9.5.9 Truncated Distributions 🔗

syntax

Truncated-Dist

procedure

(truncated-dist d)  Truncated-Dist

  d : Real-Dist
(truncated-dist d max)  Truncated-Dist
  d : Real-Dist
  max : Real
(truncated-dist d min max)  Truncated-Dist
  d : Real-Dist
  min : Real
  max : Real

procedure

(truncated-dist-original t)  Real-Dist

  t : Truncated-Dist

procedure

(truncated-dist-min t)  Flonum

  t : Truncated-Dist

procedure

(truncated-dist-max t)  Flonum

  t : Truncated-Dist
Represents distributions like d, but with zero density for x < min and for x > max. The probability of the interval [min, max] is renormalized to one.

(truncated-dist d) is equivalent to (truncated-dist d -inf.0 +inf.0). (truncated-dist d max) is equivalent to (truncated-dist d -inf.0 max).
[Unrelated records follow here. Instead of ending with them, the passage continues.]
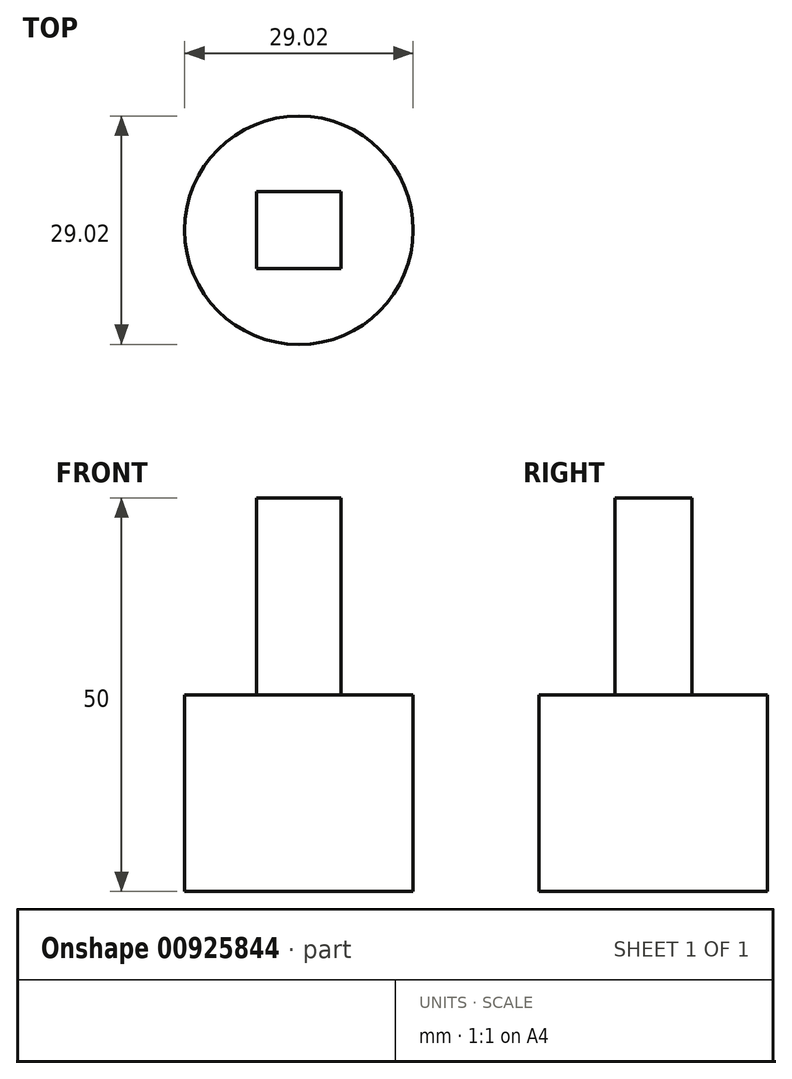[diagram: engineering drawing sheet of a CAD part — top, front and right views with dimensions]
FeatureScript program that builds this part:
annotation { "Feature Type Name" : "Feature", "Feature Type Description" : "" }
export const myFeature = defineFeature(function(context is Context, id is Id, definition is map)
    precondition{}
    {
        {
            var Q0;
            Q0=qCreatedBy(makeId("Top.planeOp"),FACE);
            var sketch = newSketch(context, id + "F0", { "sketchPlane" : qUnion([Q0])});
            skCircle(sketch, "E0", {"center": v(0, 0) * mm, "radius": 14.51 * mm});
            skSolve(sketch);
        }
        {
            var Q0;
            Q0 = qSketchRegion(id + "F0", true);
            extrude(context, id + "F1", {"entities" : qUnion([Q0]), "depth" : 25 * mm, "offsetDistance" : 25 * mm});
        }
        {
            var Q0;
            Q0=makeQuery(id+"F1.opExtrude","CAP_FACE",FACE,{"disambiguationData":[OSD([sQuery(id+"F0.wireOp",EDGE,"E0")])],"isStart":false});
            var sketch = newSketch(context, id + "F2", { "sketchPlane" : qUnion([Q0])});
            skLineSegment(sketch, "E1.bottom", {"start": v(5.38, -4.9) * mm, "end": v(-5.38, -4.9) * mm});
            skLineSegment(sketch, "E1.top", {"start": v(5.38, 4.9) * mm, "end": v(-5.38, 4.9) * mm});
            skLineSegment(sketch, "E1.left", {"start": v(5.38, -4.9) * mm, "end": v(5.38, 4.9) * mm});
            skLineSegment(sketch, "E1.right", {"start": v(-5.38, -4.9) * mm, "end": v(-5.38, 4.9) * mm});
            skPoint(sketch, "E1.middle", {"position": v(0, 0) * mm});
            skSolve(sketch);
        }
        {
            var Q0;
            Q0 = qSketchRegion(id + "F2", true);
            extrude(context, id + "F3", {"entities" : qUnion([Q0]), "depth" : 25 * mm, "offsetDistance" : 25 * mm});
        }
    });
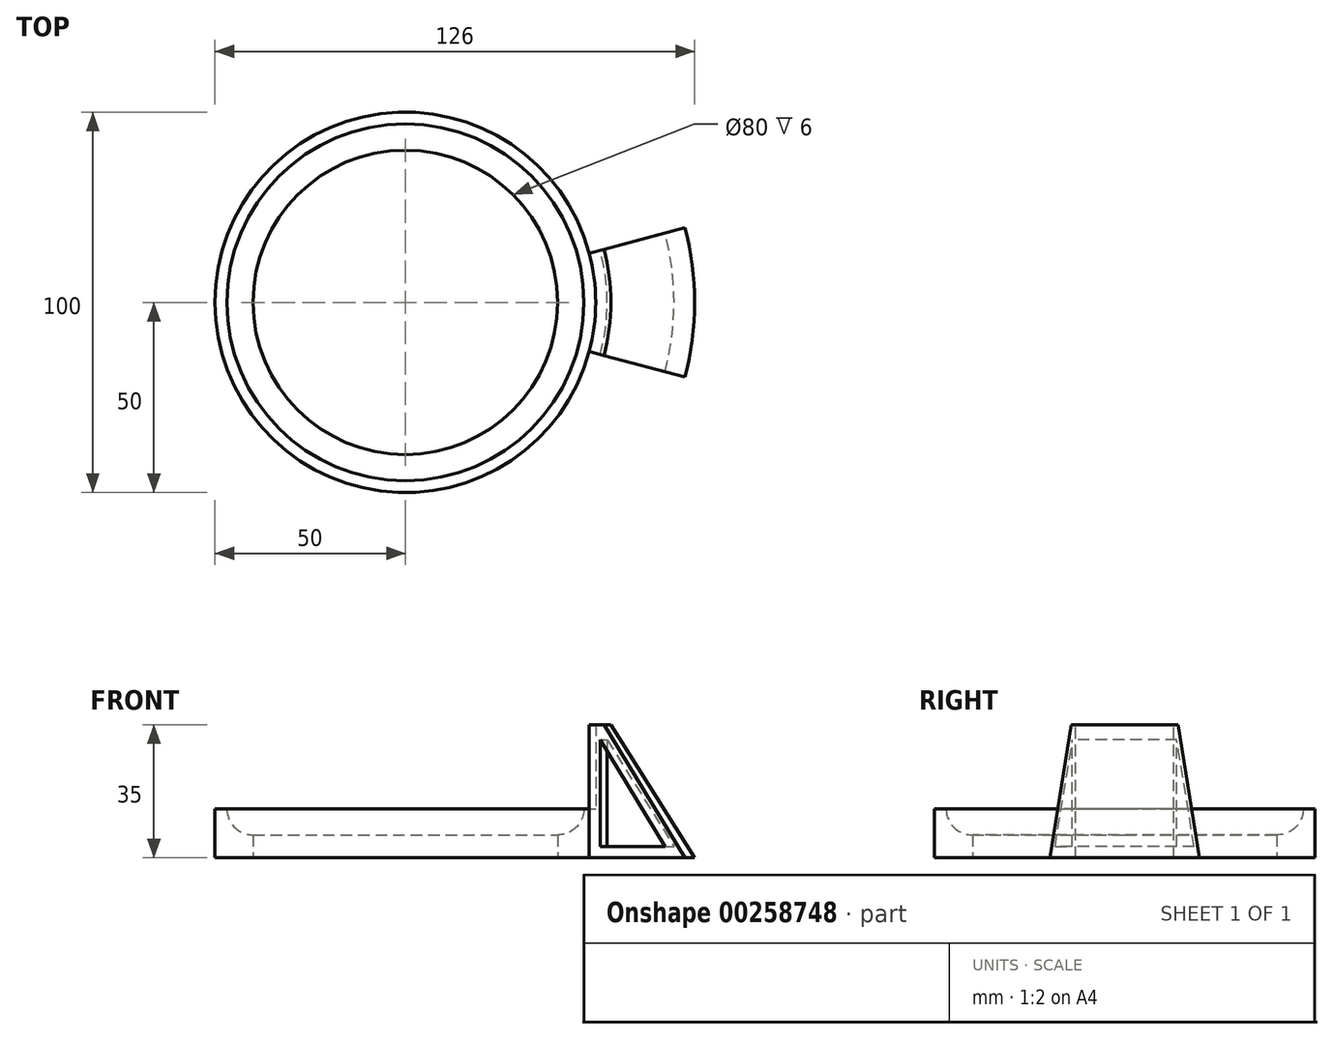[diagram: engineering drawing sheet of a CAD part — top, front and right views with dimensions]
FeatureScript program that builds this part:
annotation { "Feature Type Name" : "Feature", "Feature Type Description" : "" }
export const myFeature = defineFeature(function(context is Context, id is Id, definition is map)
    precondition{}
    {
        {
            var Q0;
            Q0=qCreatedBy(makeId("Front.planeOp"),FACE);
            var sketch = newSketch(context, id + "F0", { "sketchPlane" : qUnion([Q0])});
            skLineSegment(sketch, "E0", {"start": v(0, -28.47) * mm, "end": v(0, 44.07) * mm, "construction": true});
            skSolve(sketch);
        }
        {
            var Q0;
            Q0=qCreatedBy(makeId("Front.planeOp"),FACE);
            var sketch = newSketch(context, id + "F1", { "sketchPlane" : qUnion([Q0])});
            skLineSegment(sketch, "E1", {"start": v(40, 0) * mm, "end": v(40, 6) * mm});
            skArc(sketch, "E2", {"start": v(40, 6) * mm, "mid": v(44.88, 8.02) * mm, "end": v(46.9, 12.9) * mm});
            skLineSegment(sketch, "E3", {"start": v(46.9, 12.9) * mm, "end": v(50, 12.9) * mm});
            skLineSegment(sketch, "E4", {"start": v(50, 0) * mm, "end": v(50, 12.9) * mm});
            skLineSegment(sketch, "E5", {"start": v(40, 0) * mm, "end": v(50, 0) * mm});
            skSolve(sketch);
        }
        {
            var Q0;
            Q0 = qSketchRegion(id + "F1", true);
            var Q1;
            Q1=sQuery(id+"F0.wireOp",EDGE,"E0");
            revolve(context, id + "F2", {"entities" : qUnion([Q0]), "axis" : qUnion([Q1]), "revolveType" : RevolveType.FULL});
        }
        {
            var Q0;
            Q0=qCreatedBy(makeId("Front.planeOp"),FACE);
            var sketch = newSketch(context, id + "F3", { "sketchPlane" : qUnion([Q0])});
            skLineSegment(sketch, "E6", {"start": v(50, 0) * mm, "end": v(50, 35) * mm});
            skLineSegment(sketch, "E7", {"start": v(76, 0) * mm, "end": v(50, 0) * mm});
            skLineSegment(sketch, "E8", {"start": v(76, 0) * mm, "end": v(54, 35) * mm});
            skLineSegment(sketch, "E9", {"start": v(54, 35) * mm, "end": v(50, 35) * mm});
            skLineSegment(sketch, "E10.0", {"start": v(70.57, 3) * mm, "end": v(53, 30.95) * mm});
            skLineSegment(sketch, "E10.1", {"start": v(70.57, 3) * mm, "end": v(53, 3) * mm});
            skLineSegment(sketch, "E10.2", {"start": v(53, 3) * mm, "end": v(53, 30.95) * mm});
            skSolve(sketch);
        }
        {
            var Q0;
            Q0 = qSketchRegion(id + "F3", true);
            var Q1;
            Q1=sQuery(id+"F0.wireOp",EDGE,"E0");
            revolve(context, id + "F4", {"operationType" : NewBodyOperationType.ADD, "entities" : qUnion([Q0]), "axis" : qUnion([Q1]), "revolveType" : RevolveType.SYMMETRIC, "angle" : 30 * degree});
        }
    });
If min > max, they are swapped before constructing the distribution object.

Samples are taken by applying the truncated distribution’s inverse cdf to uniform samples.

Examples:
> (define d (normal-dist))
> (define t (truncated-dist d -2 1))
> t

(truncated-dist (normal-dist 0.0 1.0) -2.0 1.0)
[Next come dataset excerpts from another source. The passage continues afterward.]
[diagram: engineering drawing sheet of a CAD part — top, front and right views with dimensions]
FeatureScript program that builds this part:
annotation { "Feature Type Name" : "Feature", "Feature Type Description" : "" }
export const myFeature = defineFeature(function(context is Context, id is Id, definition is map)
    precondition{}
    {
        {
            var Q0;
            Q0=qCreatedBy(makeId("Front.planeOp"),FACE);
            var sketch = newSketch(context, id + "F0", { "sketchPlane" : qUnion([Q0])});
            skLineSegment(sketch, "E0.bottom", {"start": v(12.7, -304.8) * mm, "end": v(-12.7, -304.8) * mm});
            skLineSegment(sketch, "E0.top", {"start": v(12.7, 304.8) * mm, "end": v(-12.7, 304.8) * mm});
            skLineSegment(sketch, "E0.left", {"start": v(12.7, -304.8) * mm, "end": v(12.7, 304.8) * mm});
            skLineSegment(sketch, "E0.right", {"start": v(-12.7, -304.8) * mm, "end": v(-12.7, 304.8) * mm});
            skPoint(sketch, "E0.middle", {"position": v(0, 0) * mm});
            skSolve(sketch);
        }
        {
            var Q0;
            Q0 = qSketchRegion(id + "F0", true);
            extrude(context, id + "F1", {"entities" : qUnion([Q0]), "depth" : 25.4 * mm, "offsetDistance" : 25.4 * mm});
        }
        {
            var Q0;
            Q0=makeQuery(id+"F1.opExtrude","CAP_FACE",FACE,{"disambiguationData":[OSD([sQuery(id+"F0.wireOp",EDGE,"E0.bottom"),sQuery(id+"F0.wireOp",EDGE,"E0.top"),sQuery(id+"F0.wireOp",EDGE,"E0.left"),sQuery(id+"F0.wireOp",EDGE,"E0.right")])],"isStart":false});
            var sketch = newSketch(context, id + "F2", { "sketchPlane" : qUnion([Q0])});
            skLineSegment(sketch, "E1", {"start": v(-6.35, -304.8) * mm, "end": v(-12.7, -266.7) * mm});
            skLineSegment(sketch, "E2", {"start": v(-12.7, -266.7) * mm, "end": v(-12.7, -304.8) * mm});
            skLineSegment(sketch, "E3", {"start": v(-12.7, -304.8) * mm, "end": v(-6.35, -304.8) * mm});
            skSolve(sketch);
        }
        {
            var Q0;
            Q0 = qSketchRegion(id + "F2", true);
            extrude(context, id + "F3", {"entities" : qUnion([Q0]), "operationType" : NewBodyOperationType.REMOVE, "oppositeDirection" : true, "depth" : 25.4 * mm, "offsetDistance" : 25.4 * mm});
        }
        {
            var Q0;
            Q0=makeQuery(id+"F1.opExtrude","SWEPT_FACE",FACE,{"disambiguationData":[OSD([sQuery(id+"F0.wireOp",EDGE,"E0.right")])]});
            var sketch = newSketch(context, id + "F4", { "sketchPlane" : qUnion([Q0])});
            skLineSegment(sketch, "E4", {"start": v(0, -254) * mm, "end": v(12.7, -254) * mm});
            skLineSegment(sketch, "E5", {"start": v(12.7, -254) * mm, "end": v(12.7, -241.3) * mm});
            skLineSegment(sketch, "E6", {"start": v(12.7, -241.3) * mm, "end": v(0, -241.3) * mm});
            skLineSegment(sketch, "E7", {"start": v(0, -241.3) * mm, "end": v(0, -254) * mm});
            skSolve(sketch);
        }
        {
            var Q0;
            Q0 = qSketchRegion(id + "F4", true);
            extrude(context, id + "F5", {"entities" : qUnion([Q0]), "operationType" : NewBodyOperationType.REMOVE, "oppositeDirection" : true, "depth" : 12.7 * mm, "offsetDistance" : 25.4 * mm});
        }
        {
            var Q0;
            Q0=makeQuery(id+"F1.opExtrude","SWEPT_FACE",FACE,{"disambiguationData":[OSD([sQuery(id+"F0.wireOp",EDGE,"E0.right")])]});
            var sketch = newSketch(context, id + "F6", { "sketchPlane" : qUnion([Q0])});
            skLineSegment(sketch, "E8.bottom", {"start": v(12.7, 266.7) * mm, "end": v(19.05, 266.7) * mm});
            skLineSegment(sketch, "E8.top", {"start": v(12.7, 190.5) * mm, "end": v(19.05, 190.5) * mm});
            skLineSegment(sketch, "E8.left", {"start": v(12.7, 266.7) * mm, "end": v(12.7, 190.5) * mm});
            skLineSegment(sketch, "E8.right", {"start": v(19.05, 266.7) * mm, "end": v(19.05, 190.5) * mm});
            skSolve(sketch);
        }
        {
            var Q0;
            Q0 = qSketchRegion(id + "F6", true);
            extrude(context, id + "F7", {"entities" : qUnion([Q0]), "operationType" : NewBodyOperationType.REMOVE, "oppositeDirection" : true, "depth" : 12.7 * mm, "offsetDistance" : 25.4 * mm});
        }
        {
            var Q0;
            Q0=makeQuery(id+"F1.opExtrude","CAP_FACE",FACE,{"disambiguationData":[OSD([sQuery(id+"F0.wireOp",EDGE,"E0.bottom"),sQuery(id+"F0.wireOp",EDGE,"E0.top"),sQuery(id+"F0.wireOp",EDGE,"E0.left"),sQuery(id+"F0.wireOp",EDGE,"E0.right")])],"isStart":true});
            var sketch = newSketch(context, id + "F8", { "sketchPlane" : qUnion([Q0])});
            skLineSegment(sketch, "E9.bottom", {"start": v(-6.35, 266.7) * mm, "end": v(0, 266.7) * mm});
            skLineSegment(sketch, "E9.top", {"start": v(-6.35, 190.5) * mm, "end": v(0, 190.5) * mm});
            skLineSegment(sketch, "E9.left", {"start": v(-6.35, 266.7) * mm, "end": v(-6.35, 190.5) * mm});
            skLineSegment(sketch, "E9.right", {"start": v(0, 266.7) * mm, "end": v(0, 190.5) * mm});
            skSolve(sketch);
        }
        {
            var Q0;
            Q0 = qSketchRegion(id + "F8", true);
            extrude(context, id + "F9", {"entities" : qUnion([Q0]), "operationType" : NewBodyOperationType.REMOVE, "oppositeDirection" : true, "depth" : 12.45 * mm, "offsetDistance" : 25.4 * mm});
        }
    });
> (plot (list (function (distribution-pdf d) #:label "N(0,1)" #:color 0)
              (function (distribution-pdf t) #:label "T(N(0,1),-2,1)"))
        #:x-min -3.5 #:x-max 3.5 #:y-label "density")

image

> (plot (list (function (ordered-dist-cdf d) #:label "N(0,1)" #:color 0)
              (function (ordered-dist-cdf t) #:label "T(N(0,1),-2,1)"))
        #:x-min -3.5 #:x-max 3.5 #:y-label "probability")

image

9.5.10 Uniform Distributions 🔗

Wikipedia: Uniform Distribution.

syntax

Uniform-Dist

procedure

(uniform-dist)  Uniform-Dist

(uniform-dist max)  Uniform-Dist
  max : Real
(uniform-dist min max)  Uniform-Dist
  min : Real
  max : Real

procedure

(uniform-dist-min d)  Flonum

  d : Uniform-Dist

procedure

(uniform-dist-max d)  Flonum

  d : Uniform-Dist
Represents the uniform distribution family parameterized by minimum and maximum.
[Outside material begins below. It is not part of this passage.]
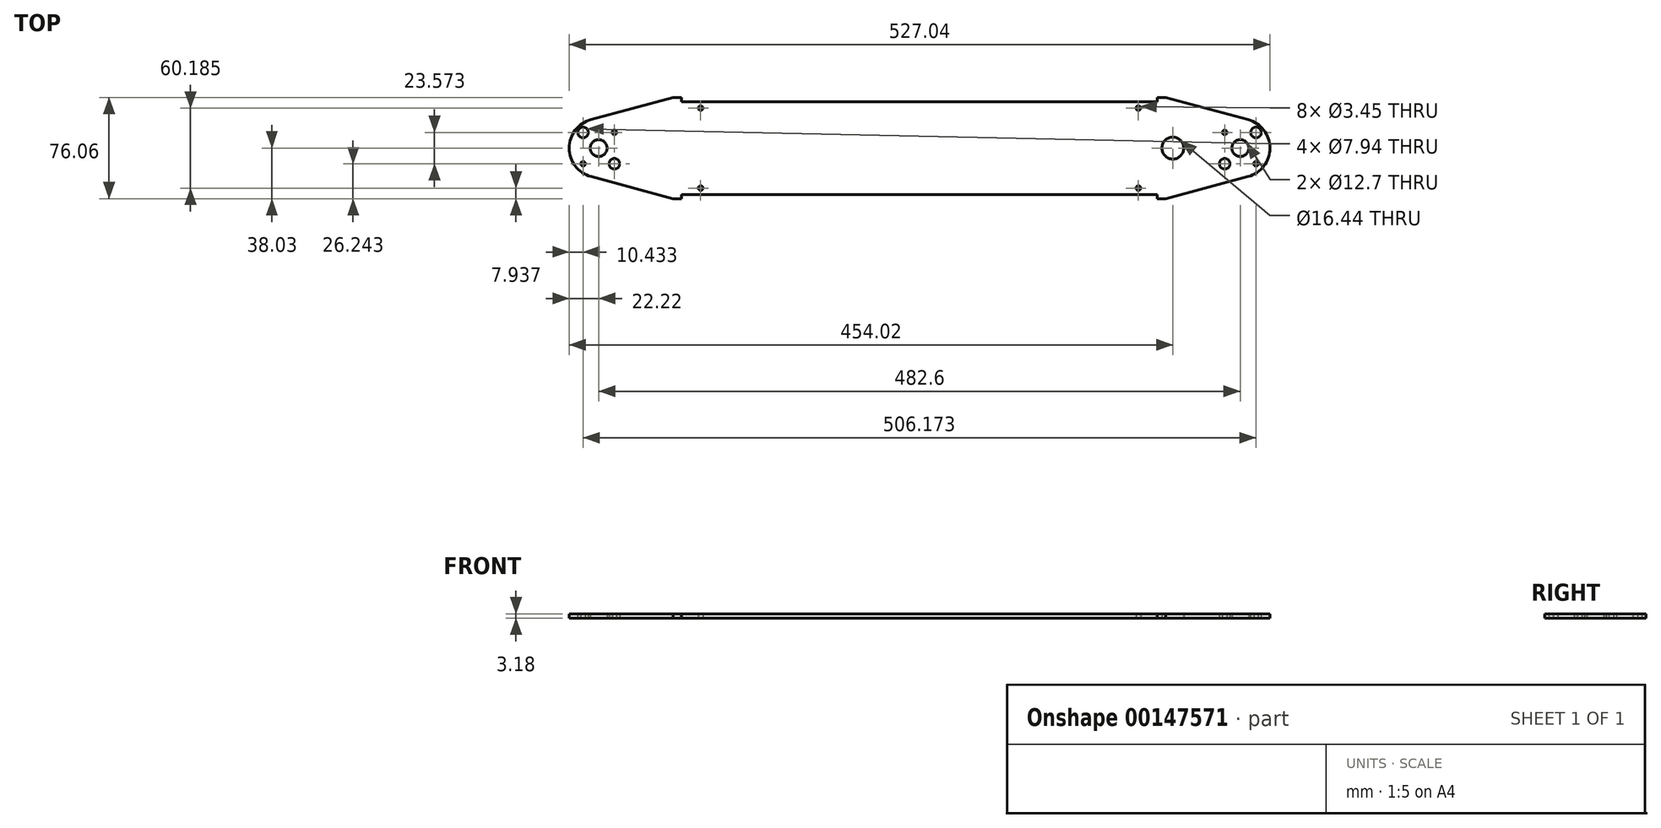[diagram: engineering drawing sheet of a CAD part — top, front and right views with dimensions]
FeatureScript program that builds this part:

(uniform-dist) is equivalent to (uniform-dist 0 1). (uniform-dist max) is equivalent to (uniform-dist 0 max). If max < min, they are swapped before constructing the distribution object.

Examples:
> (plot (for/list ([a  (in-list '(-3 -1 -2))]
                   [b  (in-list '(0 1 3))]
                   [i  (in-naturals)])
          (function (distribution-pdf (uniform-dist a b)) #:color i
                    #:label (format "Uniform(~a,~a)" a b)))
        #:x-min -3.5 #:x-max 3.5 #:y-label "density")

image

> (plot (for/list ([a  (in-list '(-3 -1 -2))]
                   [b  (in-list '(0 1 3))]
                   [i  (in-naturals)])
          (function (ordered-dist-cdf (uniform-dist a b)) #:color i
                    #:label (format "Uniform(~a,~a)" a b)))
        #:x-min -3.5 #:x-max 3.5 #:y-label "probability")

image

(uniform-dist x x) for any real x behaves like a support-limited delta distribution centered at x.